Indian financial media continues to spin stories on Indian central bank….

One does not like writing such posts but just can’t help it. There is only so much one can ignore.

The positive spinning of news on Indian central bank continues to be a big issue.  Despite central banking exposed widely across the world, we are continuously made to believe of godly powers of people at helm of Indian central bank.

Came across this recent piece which  again tries to spin a story. It argues how the new chief  has had the best start this century as far as bond markets are concerned.

Urjit Patel is enjoying the best bond-market start for a new Reserve Bank of India governor this century.

Benchmark 10-year yields have plunged 56 basis points since June 30, the most in any quarter since 1999 during which a central bank chief was appointed, data compiled by Bloomberg show. Global funds are returning to rupee debt after a two-quarter hiatus as slowing inflation and an improving current-account burnish India’s appeal amid reduced odds of a U.S. Federal Reserve interest-rate increase Wednesday.

About half of the 113-billion rupee ($1.7 billion) inflow that Indian bonds have garnered this quarter followed Patel’s promotion. The 52-year old former RBI deputy governor had established his inflation-fighting credentials by spearheading a report that led the government to adopt the nation’s first formal consumer-price target last month.

Century? Are we in the 2080s or 2090s? This is still 2016 and it is just the 4th appointment since 2000. Is it appropriate to use century here? 

Moreover, how is it that strong inflation fighting credentials have led to lower bond yields? Ideally yields should be going up or at best be stagnant.  True, inflation has inched down with global factors especially oil prices playing a crucial role. But this has been an ongoing phenomenon for a while and little to do with the appointment per se.

So, indeed if inflation credentials have been earned as the article suggests, markets should have been more weary of the hawkish/owlish tone. But this is hardly the case. Infact, for all you know markets might be ignoring all this credential nonsense.

What if yields had actually gone up? The stories would then be spun as inflation credentials have led to yields going up!! It is that easy. Infact, the new appointee would have preferred higher interest rates just to earn that so called credibility.

Further:

“Foreign investors were concerned about a weakening in the inflation-targeting framework but with the announcement of Dr.
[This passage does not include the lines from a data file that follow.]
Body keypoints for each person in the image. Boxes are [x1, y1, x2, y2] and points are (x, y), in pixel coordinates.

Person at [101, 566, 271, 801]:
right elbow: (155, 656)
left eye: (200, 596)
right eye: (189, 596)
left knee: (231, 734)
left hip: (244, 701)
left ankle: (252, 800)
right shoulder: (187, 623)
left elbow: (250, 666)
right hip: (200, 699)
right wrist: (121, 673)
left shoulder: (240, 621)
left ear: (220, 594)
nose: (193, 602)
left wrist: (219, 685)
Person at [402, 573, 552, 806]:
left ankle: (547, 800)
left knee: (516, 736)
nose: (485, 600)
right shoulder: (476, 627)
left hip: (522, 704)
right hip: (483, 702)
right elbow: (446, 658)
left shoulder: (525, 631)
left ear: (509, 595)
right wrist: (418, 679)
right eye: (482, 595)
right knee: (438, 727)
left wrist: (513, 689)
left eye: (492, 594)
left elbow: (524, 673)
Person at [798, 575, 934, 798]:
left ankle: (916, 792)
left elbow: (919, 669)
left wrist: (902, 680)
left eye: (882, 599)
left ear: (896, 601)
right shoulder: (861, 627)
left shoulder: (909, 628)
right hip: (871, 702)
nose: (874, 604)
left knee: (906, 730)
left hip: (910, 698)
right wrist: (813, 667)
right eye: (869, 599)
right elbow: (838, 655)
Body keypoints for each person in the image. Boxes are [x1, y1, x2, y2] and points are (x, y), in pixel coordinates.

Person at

Urjit Patel, those concerns have diminished,” said Rajeev De Mello, who oversees about $10 billion as Singapore-based head of Asian fixed income at Schroder Investment Management Ltd. “Inflows into emerging markets were very strong post Brexit.”
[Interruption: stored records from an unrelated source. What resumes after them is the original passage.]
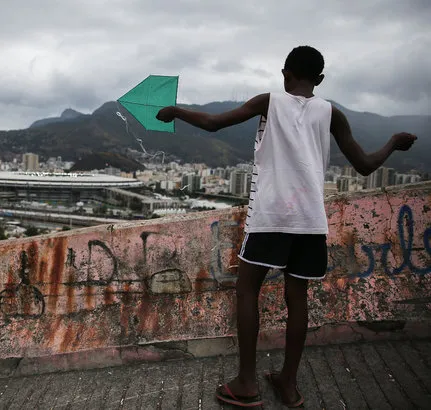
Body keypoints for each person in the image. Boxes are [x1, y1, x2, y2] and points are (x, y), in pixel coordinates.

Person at [156, 45, 417, 408]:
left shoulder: (270, 101)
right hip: (310, 222)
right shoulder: (332, 114)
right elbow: (364, 165)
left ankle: (247, 383)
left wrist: (175, 111)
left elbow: (215, 123)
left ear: (285, 74)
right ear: (320, 80)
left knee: (248, 291)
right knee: (298, 300)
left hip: (271, 218)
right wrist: (393, 142)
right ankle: (289, 385)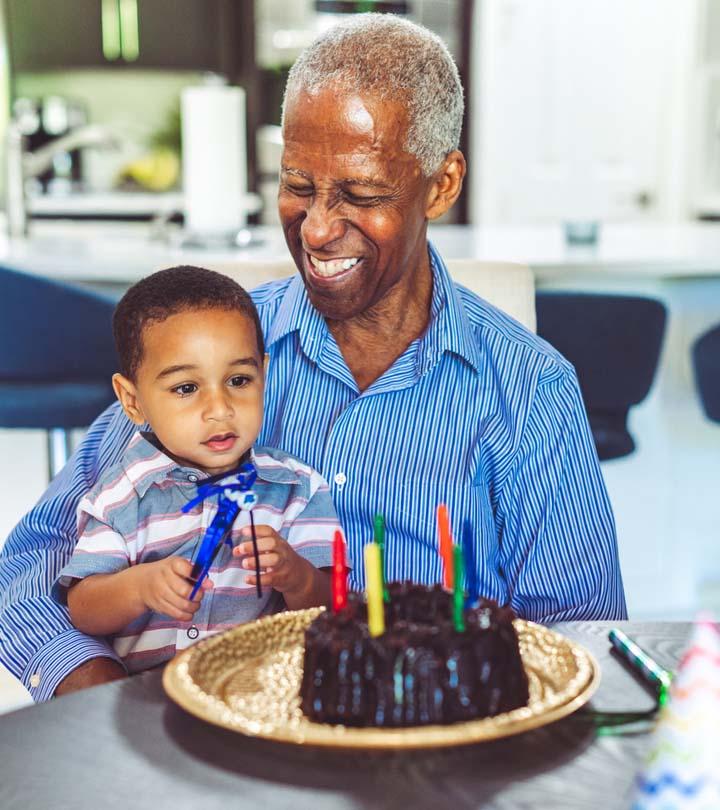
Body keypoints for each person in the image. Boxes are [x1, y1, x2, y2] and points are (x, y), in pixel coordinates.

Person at [0, 14, 626, 700]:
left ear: (441, 186)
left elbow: (580, 644)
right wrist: (100, 694)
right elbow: (32, 568)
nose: (319, 228)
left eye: (361, 193)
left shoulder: (530, 392)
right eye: (298, 184)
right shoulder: (209, 351)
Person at [54, 265, 339, 673]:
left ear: (265, 372)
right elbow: (83, 608)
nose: (220, 409)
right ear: (131, 401)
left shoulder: (298, 490)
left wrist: (297, 576)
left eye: (239, 380)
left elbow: (330, 608)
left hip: (256, 699)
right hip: (150, 710)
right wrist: (141, 587)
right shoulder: (121, 496)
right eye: (186, 388)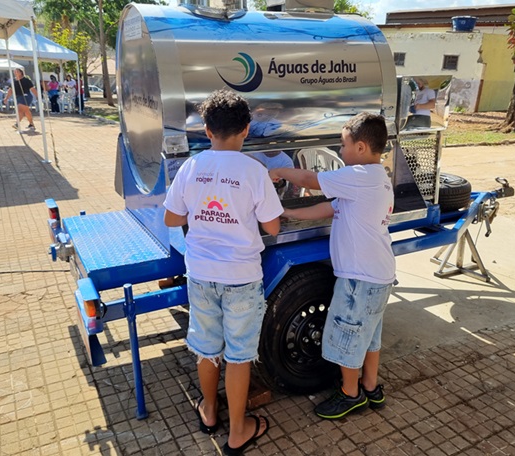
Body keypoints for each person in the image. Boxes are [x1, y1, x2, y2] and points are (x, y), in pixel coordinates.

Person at [163, 89, 282, 455]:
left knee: (207, 347)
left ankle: (210, 412)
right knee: (239, 354)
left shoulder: (192, 166)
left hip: (200, 271)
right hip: (241, 276)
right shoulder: (254, 170)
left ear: (207, 130)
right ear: (247, 129)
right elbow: (273, 227)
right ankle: (237, 433)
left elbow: (172, 218)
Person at [269, 112, 396, 420]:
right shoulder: (376, 178)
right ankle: (371, 387)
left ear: (362, 148)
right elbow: (329, 207)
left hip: (359, 278)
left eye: (343, 145)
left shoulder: (359, 176)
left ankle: (350, 395)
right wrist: (286, 213)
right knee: (368, 336)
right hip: (378, 274)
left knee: (348, 335)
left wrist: (278, 170)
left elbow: (312, 181)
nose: (340, 151)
Each time someone is appointed at Indian central bank there are concerns that inflation fighting will take a back seat. Despite this noise being proved wrong each time, these expectations continue to remain. One wonders where such ideas come from really. Anyone who joins a central bank in most parts of the world knows role is inflation management. But somehow media and experts think otherwise when it comes to appointments in India, only to go wrong each time.

Capital inflows too are being celebrated despite evidence from other countries showing they lead to more problems. Especially inflows which come because of some shock like Brexit or due to limited options elsewhere..

One could actually point to several articles being written every day. The whole purpose is to write something just to please those at helm of Indian central bank. You keep going back to Prof Simon Wren Lewis post saying There is macro and there is media macro.

Though here one must give credit to RBI. It has been really quiet recently. This is a big relief from what we were witnessing just a few days ago. So, as a result we are atleast not seeing two to tango. It is just a solo performance much of which is out of sync.

It wasn’t this bad earlier as much of media doubted and questioned the central bank. It was ahead of its time as global media is only beginning to question their central bank policies now. We have perhaps regressed in this domain (many say in most domains..).